Could you reproduce, from the records below, everything from the line with "15: (247, 59, 2.12)" down to the line with "49: (253, 236, 1.60)", keeping both of those lines and changing nothing?

SUPPLIED ENTRIES:
────────────────────────────────────────

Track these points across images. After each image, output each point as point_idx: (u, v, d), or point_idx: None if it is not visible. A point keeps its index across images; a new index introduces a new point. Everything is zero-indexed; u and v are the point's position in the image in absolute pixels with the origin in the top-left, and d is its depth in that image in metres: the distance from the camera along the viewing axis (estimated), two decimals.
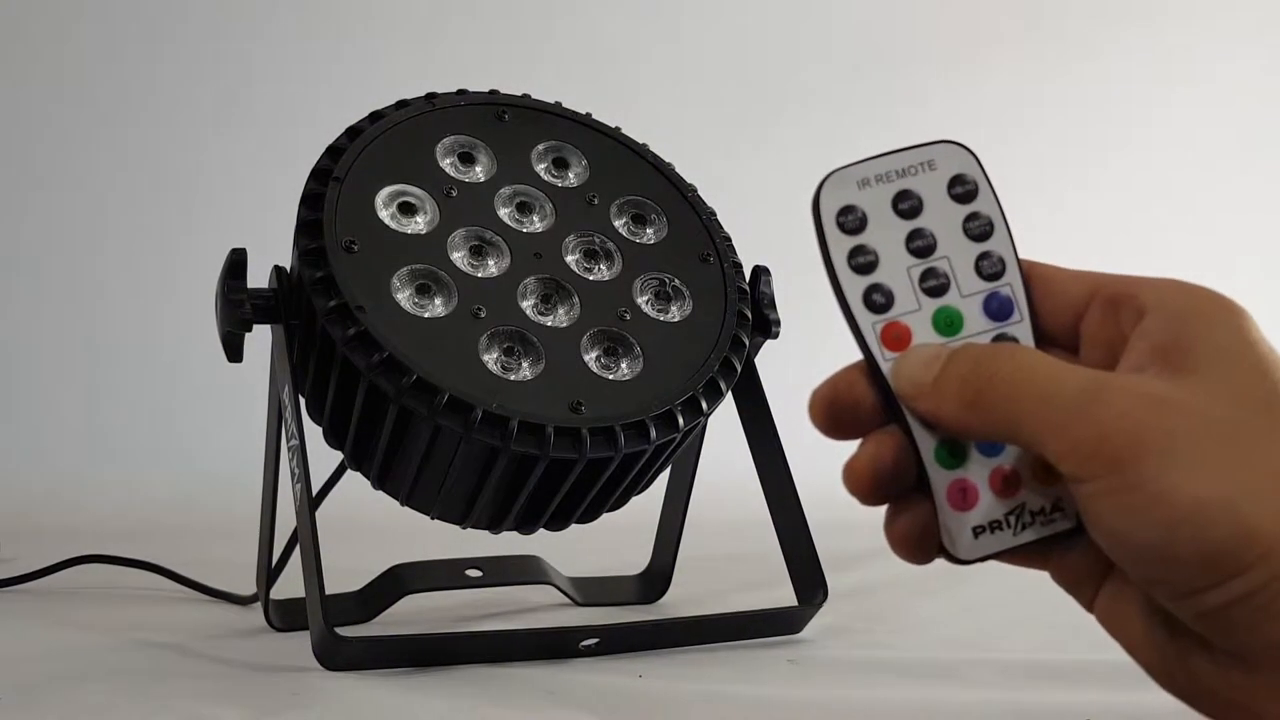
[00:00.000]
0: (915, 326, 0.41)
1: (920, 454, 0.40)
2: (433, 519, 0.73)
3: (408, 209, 0.72)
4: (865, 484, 0.40)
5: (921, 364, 0.40)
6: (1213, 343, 0.37)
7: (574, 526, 0.75)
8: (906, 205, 0.42)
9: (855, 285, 0.41)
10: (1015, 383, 0.38)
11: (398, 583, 0.81)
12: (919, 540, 0.41)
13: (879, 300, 0.41)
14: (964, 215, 0.42)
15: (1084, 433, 0.36)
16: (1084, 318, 0.41)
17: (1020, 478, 0.40)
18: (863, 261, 0.41)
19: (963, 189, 0.42)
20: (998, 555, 0.40)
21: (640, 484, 0.75)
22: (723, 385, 0.72)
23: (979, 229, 0.42)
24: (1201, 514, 0.34)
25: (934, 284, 0.41)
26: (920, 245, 0.42)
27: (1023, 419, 0.37)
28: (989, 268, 0.42)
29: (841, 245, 0.41)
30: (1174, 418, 0.35)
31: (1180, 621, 0.37)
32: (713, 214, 0.79)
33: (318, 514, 0.68)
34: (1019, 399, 0.37)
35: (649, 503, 0.84)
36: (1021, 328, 0.41)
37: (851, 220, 0.41)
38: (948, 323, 0.41)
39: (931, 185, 0.42)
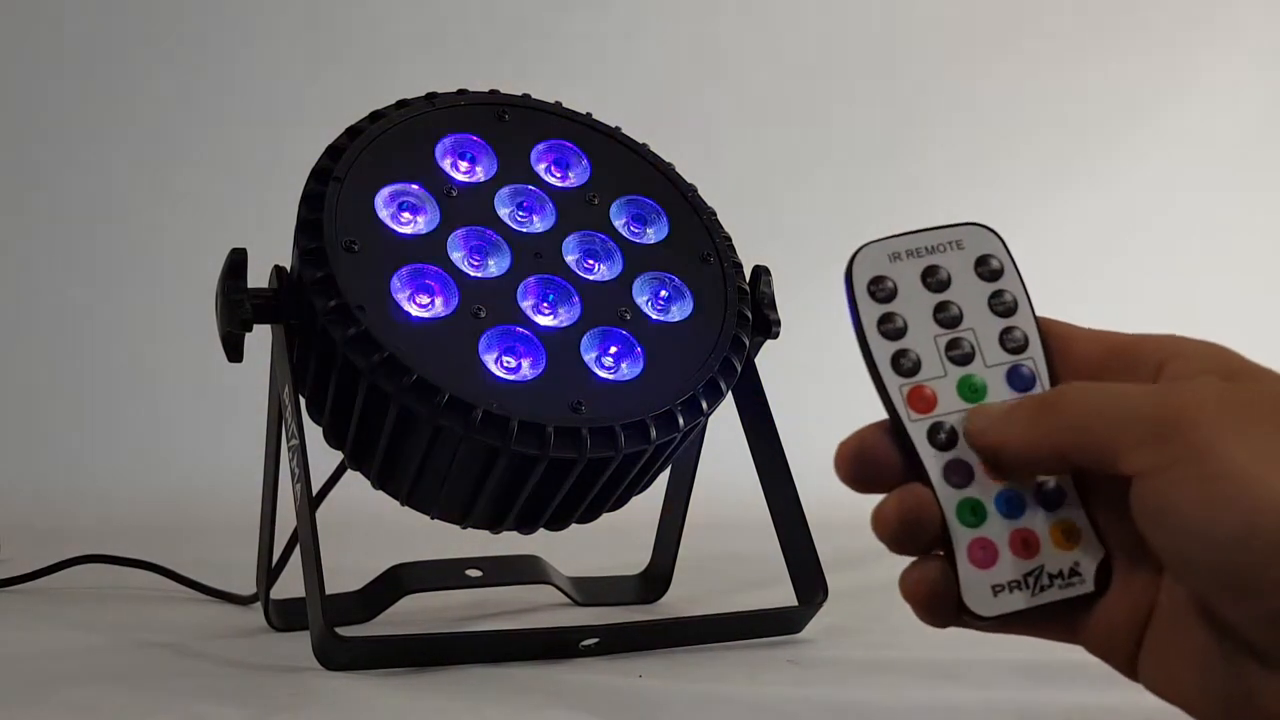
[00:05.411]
0: (940, 391, 0.43)
1: (944, 511, 0.42)
2: (433, 519, 0.73)
3: (408, 209, 0.72)
4: (893, 530, 0.41)
5: (996, 407, 0.42)
6: (1240, 365, 0.39)
7: (574, 526, 0.75)
8: (935, 279, 0.44)
9: (884, 349, 0.43)
10: (1084, 397, 0.39)
11: (398, 583, 0.81)
12: (931, 598, 0.42)
13: (906, 365, 0.43)
14: (989, 292, 0.44)
15: (1161, 413, 0.37)
16: (1100, 375, 0.42)
17: (1039, 540, 0.42)
18: (892, 328, 0.43)
19: (988, 268, 0.44)
20: (1016, 617, 0.42)
21: (640, 484, 0.75)
22: (723, 385, 0.72)
23: (1003, 306, 0.44)
24: None
25: (959, 353, 0.43)
26: (947, 316, 0.44)
27: (1094, 420, 0.38)
28: (1012, 342, 0.44)
29: (872, 312, 0.43)
30: (1245, 409, 0.36)
31: (1240, 645, 0.37)
32: (713, 214, 0.79)
33: (318, 514, 0.68)
34: (1088, 406, 0.39)
35: (649, 503, 0.84)
36: None
37: (882, 290, 0.44)
38: (972, 389, 0.43)
39: (959, 263, 0.44)
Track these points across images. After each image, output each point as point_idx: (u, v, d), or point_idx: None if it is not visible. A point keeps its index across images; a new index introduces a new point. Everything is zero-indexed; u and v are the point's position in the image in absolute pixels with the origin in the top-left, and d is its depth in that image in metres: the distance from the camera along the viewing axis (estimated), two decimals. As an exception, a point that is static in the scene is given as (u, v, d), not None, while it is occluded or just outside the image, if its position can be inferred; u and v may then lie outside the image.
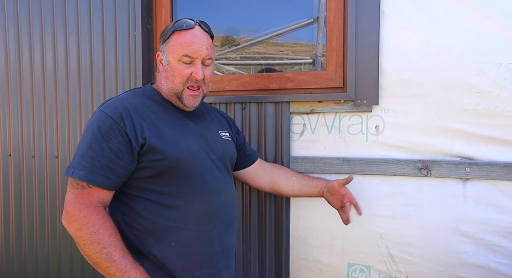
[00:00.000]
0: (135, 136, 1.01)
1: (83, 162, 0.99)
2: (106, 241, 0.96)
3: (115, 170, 1.00)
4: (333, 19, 1.52)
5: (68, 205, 0.99)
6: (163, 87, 1.15)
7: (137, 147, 1.01)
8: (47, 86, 1.80)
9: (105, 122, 1.01)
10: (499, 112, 1.32)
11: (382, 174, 1.45)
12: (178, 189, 1.05)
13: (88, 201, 0.99)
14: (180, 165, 1.05)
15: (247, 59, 2.12)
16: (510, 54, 1.30)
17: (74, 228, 0.97)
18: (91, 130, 1.02)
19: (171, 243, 1.04)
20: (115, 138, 1.00)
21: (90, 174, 0.98)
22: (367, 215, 1.48)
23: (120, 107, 1.04)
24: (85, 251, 0.97)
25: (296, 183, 1.41)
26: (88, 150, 1.00)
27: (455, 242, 1.39)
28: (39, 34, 1.80)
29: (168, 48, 1.12)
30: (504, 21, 1.29)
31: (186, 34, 1.11)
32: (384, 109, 1.45)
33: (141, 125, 1.03)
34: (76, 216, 0.97)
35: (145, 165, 1.03)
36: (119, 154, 1.00)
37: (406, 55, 1.40)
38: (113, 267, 0.95)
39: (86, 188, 0.99)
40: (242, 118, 1.59)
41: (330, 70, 1.53)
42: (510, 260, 1.33)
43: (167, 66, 1.13)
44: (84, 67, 1.74)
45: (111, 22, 1.70)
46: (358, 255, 1.50)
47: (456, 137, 1.37)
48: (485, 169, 1.34)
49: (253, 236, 1.60)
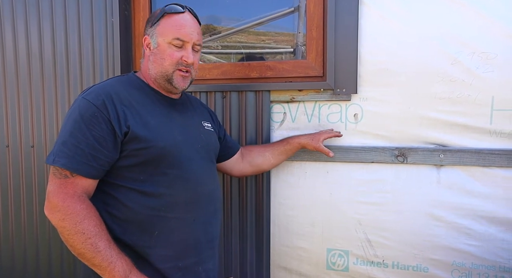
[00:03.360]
0: (118, 124, 0.99)
1: (64, 150, 0.96)
2: (91, 231, 0.93)
3: (99, 158, 0.98)
4: (313, 8, 1.53)
5: (50, 195, 0.96)
6: (151, 72, 1.12)
7: (120, 135, 0.99)
8: (20, 74, 1.74)
9: (88, 110, 0.98)
10: (471, 100, 1.37)
11: (361, 161, 1.48)
12: (162, 178, 1.04)
13: (72, 190, 0.96)
14: (165, 154, 1.04)
15: (228, 48, 2.11)
16: (483, 44, 1.34)
17: (58, 218, 0.94)
18: (73, 117, 0.99)
19: (155, 232, 1.03)
20: (98, 126, 0.98)
21: (73, 162, 0.96)
22: (346, 201, 1.51)
23: (103, 94, 1.01)
24: (69, 241, 0.94)
25: (271, 156, 1.44)
26: (70, 137, 0.97)
27: (429, 226, 1.44)
28: (11, 21, 1.73)
29: (158, 30, 1.10)
30: (478, 11, 1.33)
31: (177, 17, 1.10)
32: (362, 98, 1.47)
33: (124, 114, 1.01)
34: (60, 206, 0.94)
35: (129, 153, 1.01)
36: (102, 142, 0.98)
37: (384, 45, 1.43)
38: (98, 257, 0.93)
39: (69, 177, 0.96)
40: (222, 106, 1.59)
41: (310, 59, 1.54)
42: (480, 241, 1.39)
43: (155, 49, 1.11)
44: (60, 54, 1.69)
45: (87, 8, 1.65)
46: (337, 241, 1.54)
47: (431, 125, 1.41)
48: (457, 155, 1.39)
49: (234, 223, 1.62)
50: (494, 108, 1.35)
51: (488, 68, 1.34)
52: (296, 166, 1.56)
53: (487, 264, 1.40)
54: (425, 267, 1.46)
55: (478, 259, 1.40)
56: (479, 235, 1.39)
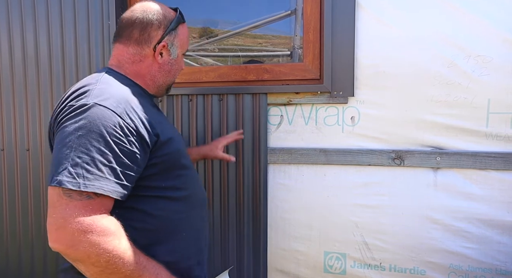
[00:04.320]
0: (147, 133, 0.90)
1: (93, 170, 0.81)
2: (131, 249, 0.83)
3: (130, 175, 0.86)
4: (310, 11, 1.53)
5: (69, 221, 0.78)
6: (159, 80, 1.08)
7: (150, 145, 0.91)
8: (16, 77, 1.73)
9: (110, 120, 0.84)
10: (468, 103, 1.37)
11: (357, 164, 1.48)
12: (178, 181, 1.01)
13: (99, 212, 0.82)
14: (179, 156, 1.02)
15: (225, 51, 2.11)
16: (479, 47, 1.34)
17: (90, 245, 0.78)
18: (93, 130, 0.83)
19: (183, 234, 1.02)
20: (126, 138, 0.85)
21: (108, 184, 0.82)
22: (343, 204, 1.51)
23: (120, 99, 0.89)
24: (109, 268, 0.80)
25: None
26: (97, 154, 0.82)
27: (426, 229, 1.44)
28: (6, 22, 1.73)
29: (179, 41, 1.08)
30: (474, 15, 1.34)
31: (186, 28, 1.11)
32: (359, 100, 1.47)
33: (147, 119, 0.92)
34: (92, 231, 0.78)
35: (154, 161, 0.93)
36: (132, 157, 0.86)
37: (381, 48, 1.43)
38: (145, 274, 0.85)
39: (94, 198, 0.81)
40: (219, 109, 1.59)
41: (307, 62, 1.54)
42: (476, 244, 1.40)
43: (173, 60, 1.09)
44: (56, 57, 1.68)
45: (83, 11, 1.65)
46: (334, 244, 1.53)
47: (427, 128, 1.42)
48: (454, 158, 1.39)
49: (231, 226, 1.61)
50: (490, 111, 1.36)
51: (484, 71, 1.34)
52: (293, 169, 1.55)
53: (484, 266, 1.40)
54: (422, 270, 1.45)
55: (475, 261, 1.40)
56: (476, 238, 1.39)
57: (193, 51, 2.04)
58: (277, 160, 1.55)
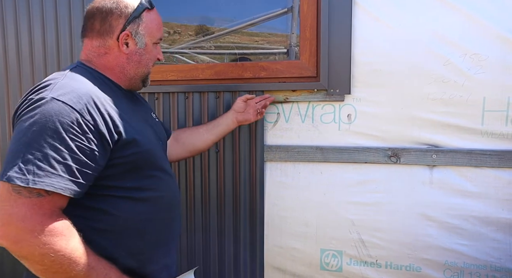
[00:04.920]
0: (108, 131, 0.87)
1: (44, 166, 0.79)
2: (79, 249, 0.82)
3: (87, 173, 0.84)
4: (307, 8, 1.53)
5: (16, 219, 0.77)
6: (130, 71, 1.03)
7: (111, 143, 0.88)
8: (10, 72, 1.72)
9: (68, 116, 0.82)
10: (463, 101, 1.38)
11: (354, 161, 1.48)
12: (146, 181, 0.98)
13: (49, 210, 0.80)
14: (149, 156, 0.98)
15: (221, 49, 2.10)
16: (474, 45, 1.35)
17: (36, 245, 0.77)
18: (48, 126, 0.80)
19: (145, 236, 1.00)
20: (83, 135, 0.83)
21: (60, 182, 0.80)
22: (339, 202, 1.51)
23: (82, 95, 0.86)
24: (53, 267, 0.79)
25: (206, 132, 1.39)
26: (50, 150, 0.79)
27: (421, 226, 1.45)
28: (0, 21, 1.71)
29: (145, 29, 1.01)
30: (470, 13, 1.34)
31: (155, 14, 1.05)
32: (356, 98, 1.47)
33: (110, 117, 0.89)
34: (38, 231, 0.77)
35: (117, 161, 0.91)
36: (89, 154, 0.84)
37: (378, 46, 1.43)
38: (93, 274, 0.84)
39: (44, 196, 0.79)
40: (216, 107, 1.58)
41: (304, 59, 1.54)
42: (471, 241, 1.41)
43: (141, 50, 1.03)
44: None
45: (78, 8, 1.63)
46: (331, 241, 1.54)
47: (424, 126, 1.42)
48: (450, 155, 1.40)
49: (227, 224, 1.61)
50: (486, 109, 1.37)
51: (480, 69, 1.35)
52: (290, 167, 1.55)
53: (478, 263, 1.41)
54: (418, 266, 1.46)
55: (470, 258, 1.41)
56: (471, 235, 1.40)
57: (189, 48, 2.03)
58: (273, 158, 1.55)
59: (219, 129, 1.40)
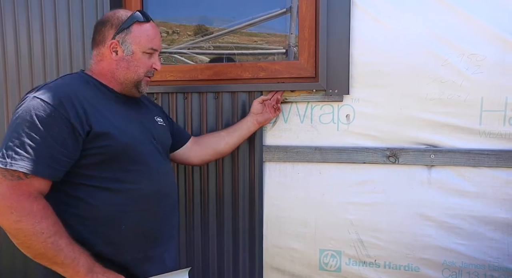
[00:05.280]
0: (80, 123, 0.98)
1: (21, 152, 0.93)
2: (50, 230, 0.93)
3: (59, 159, 0.96)
4: (305, 9, 1.53)
5: (0, 197, 0.92)
6: (119, 76, 1.14)
7: (82, 134, 0.99)
8: (9, 73, 1.72)
9: (44, 110, 0.96)
10: (461, 101, 1.38)
11: (353, 162, 1.49)
12: (124, 174, 1.07)
13: (27, 191, 0.93)
14: (128, 150, 1.07)
15: (220, 49, 2.10)
16: (472, 45, 1.35)
17: (12, 220, 0.91)
18: (26, 118, 0.95)
19: (121, 227, 1.06)
20: (56, 126, 0.96)
21: (32, 164, 0.93)
22: (338, 202, 1.52)
23: (60, 93, 1.00)
24: (26, 243, 0.92)
25: (227, 135, 1.45)
26: (27, 139, 0.94)
27: (420, 226, 1.45)
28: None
29: (132, 39, 1.13)
30: (467, 13, 1.35)
31: (148, 27, 1.15)
32: (354, 98, 1.48)
33: (84, 112, 1.00)
34: (14, 207, 0.91)
35: (91, 152, 1.01)
36: (62, 142, 0.96)
37: (376, 46, 1.44)
38: (61, 255, 0.93)
39: (23, 179, 0.93)
40: (215, 107, 1.59)
41: (302, 60, 1.54)
42: (469, 241, 1.41)
43: (128, 57, 1.13)
44: (50, 55, 1.67)
45: (77, 10, 1.64)
46: (330, 241, 1.54)
47: (422, 126, 1.43)
48: (448, 155, 1.40)
49: (226, 224, 1.61)
50: (483, 109, 1.37)
51: (477, 69, 1.35)
52: (289, 167, 1.56)
53: (477, 263, 1.41)
54: (416, 266, 1.47)
55: (468, 258, 1.42)
56: (469, 235, 1.41)
57: (188, 49, 2.03)
58: (272, 158, 1.55)
59: (240, 133, 1.46)
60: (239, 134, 1.46)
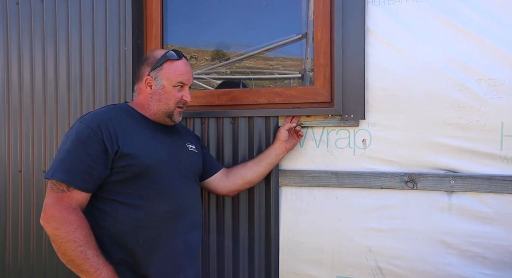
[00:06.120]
0: (111, 143, 1.13)
1: (62, 165, 1.10)
2: (81, 240, 1.06)
3: (92, 173, 1.11)
4: (320, 35, 1.56)
5: (48, 207, 1.09)
6: (152, 107, 1.29)
7: (112, 153, 1.12)
8: (36, 99, 1.80)
9: (83, 131, 1.13)
10: (480, 126, 1.36)
11: (370, 187, 1.47)
12: (145, 192, 1.18)
13: (68, 203, 1.08)
14: (149, 170, 1.18)
15: (237, 74, 2.15)
16: (489, 71, 1.34)
17: (53, 227, 1.06)
18: (71, 138, 1.13)
19: (139, 241, 1.17)
20: (93, 145, 1.11)
21: (70, 177, 1.09)
22: (355, 228, 1.49)
23: (98, 118, 1.17)
24: (61, 248, 1.06)
25: (254, 165, 1.49)
26: (67, 155, 1.11)
27: (441, 254, 1.41)
28: (29, 49, 1.81)
29: (163, 74, 1.27)
30: (483, 38, 1.35)
31: (178, 63, 1.29)
32: (370, 123, 1.48)
33: (116, 134, 1.15)
34: (56, 216, 1.06)
35: (117, 170, 1.14)
36: (96, 159, 1.11)
37: (392, 71, 1.44)
38: (86, 263, 1.05)
39: (66, 192, 1.09)
40: (231, 132, 1.61)
41: (318, 85, 1.56)
42: (495, 271, 1.35)
43: (160, 90, 1.28)
44: (74, 81, 1.75)
45: (101, 38, 1.72)
46: (347, 268, 1.51)
47: (440, 151, 1.41)
48: (468, 181, 1.37)
49: (242, 249, 1.60)
50: (504, 134, 1.34)
51: (496, 94, 1.34)
52: (305, 192, 1.55)
53: (503, 294, 1.35)
54: (439, 296, 1.41)
55: (493, 289, 1.36)
56: (494, 264, 1.35)
57: (206, 74, 2.08)
58: (288, 183, 1.55)
59: (267, 161, 1.48)
60: (266, 163, 1.48)
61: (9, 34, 1.83)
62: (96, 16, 1.72)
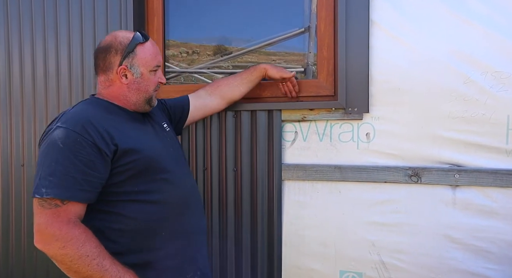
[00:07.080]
0: (105, 144, 1.03)
1: (54, 180, 0.97)
2: (94, 252, 0.98)
3: (91, 181, 1.01)
4: (324, 28, 1.55)
5: (43, 226, 0.97)
6: (131, 98, 1.18)
7: (109, 154, 1.03)
8: (37, 94, 1.79)
9: (69, 137, 1.00)
10: (486, 119, 1.35)
11: (373, 181, 1.46)
12: (153, 184, 1.12)
13: (66, 218, 0.98)
14: (152, 162, 1.12)
15: (239, 68, 2.13)
16: (496, 63, 1.33)
17: (57, 247, 0.96)
18: (55, 148, 1.00)
19: (162, 233, 1.13)
20: (84, 150, 1.00)
21: (67, 191, 0.97)
22: (359, 222, 1.48)
23: (80, 119, 1.04)
24: (73, 267, 0.96)
25: (240, 83, 1.50)
26: (57, 167, 0.98)
27: (445, 249, 1.40)
28: (30, 44, 1.80)
29: (139, 61, 1.16)
30: (488, 30, 1.33)
31: (149, 45, 1.18)
32: (374, 117, 1.46)
33: (108, 133, 1.05)
34: (57, 235, 0.96)
35: (121, 169, 1.06)
36: (91, 165, 1.01)
37: (396, 64, 1.43)
38: (106, 275, 0.98)
39: (60, 206, 0.98)
40: (234, 126, 1.60)
41: (321, 78, 1.55)
42: (499, 265, 1.35)
43: (139, 79, 1.17)
44: (75, 75, 1.74)
45: (102, 31, 1.70)
46: (350, 263, 1.50)
47: (445, 145, 1.39)
48: (473, 175, 1.36)
49: (245, 244, 1.60)
50: (510, 127, 1.33)
51: (502, 87, 1.32)
52: (308, 186, 1.54)
53: (507, 289, 1.34)
54: (443, 291, 1.41)
55: (498, 283, 1.35)
56: (498, 259, 1.34)
57: (207, 68, 2.07)
58: (291, 177, 1.54)
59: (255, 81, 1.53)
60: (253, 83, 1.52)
61: (10, 32, 1.82)
62: (97, 10, 1.71)
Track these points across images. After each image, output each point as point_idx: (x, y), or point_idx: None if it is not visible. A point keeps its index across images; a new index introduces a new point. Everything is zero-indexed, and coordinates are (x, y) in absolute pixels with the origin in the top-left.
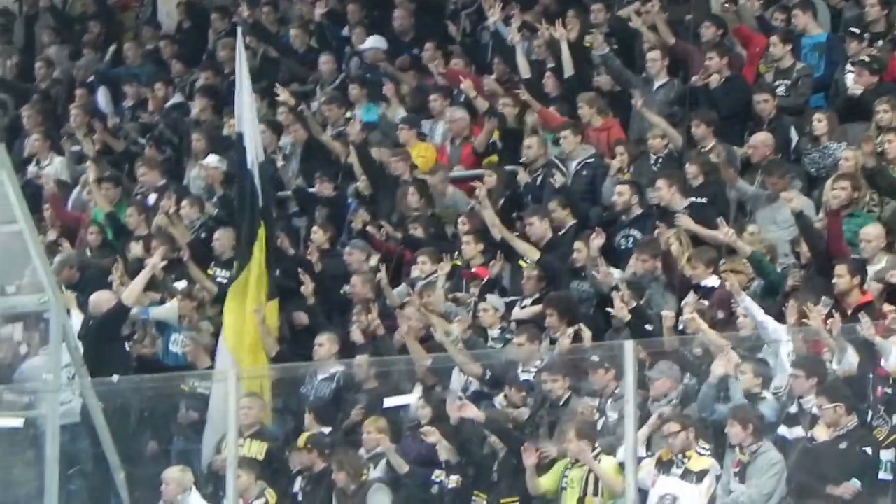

────────────────────────────────────────

REPLY:
15: (247, 59, 2.12)
16: (510, 54, 1.30)
17: (74, 228, 0.97)
18: (91, 130, 1.02)
19: (171, 243, 1.04)
20: (115, 138, 1.00)
21: (90, 174, 0.98)
22: (367, 215, 1.48)
23: (120, 107, 1.04)
24: (85, 251, 0.97)
25: (296, 183, 1.41)
26: (88, 150, 1.00)
27: (455, 242, 1.39)
28: (39, 34, 1.80)
29: (168, 48, 1.12)
30: (504, 21, 1.29)
31: (186, 34, 1.11)
32: (384, 109, 1.45)
33: (141, 125, 1.03)
34: (76, 216, 0.97)
35: (145, 165, 1.03)
36: (119, 154, 1.00)
37: (406, 55, 1.40)
38: (113, 267, 0.95)
39: (86, 188, 0.99)
40: (242, 118, 1.59)
41: (330, 70, 1.53)
42: (510, 260, 1.33)
43: (167, 66, 1.13)
44: (84, 67, 1.74)
45: (111, 22, 1.70)
46: (358, 255, 1.50)
47: (456, 137, 1.37)
48: (485, 169, 1.34)
49: (253, 236, 1.60)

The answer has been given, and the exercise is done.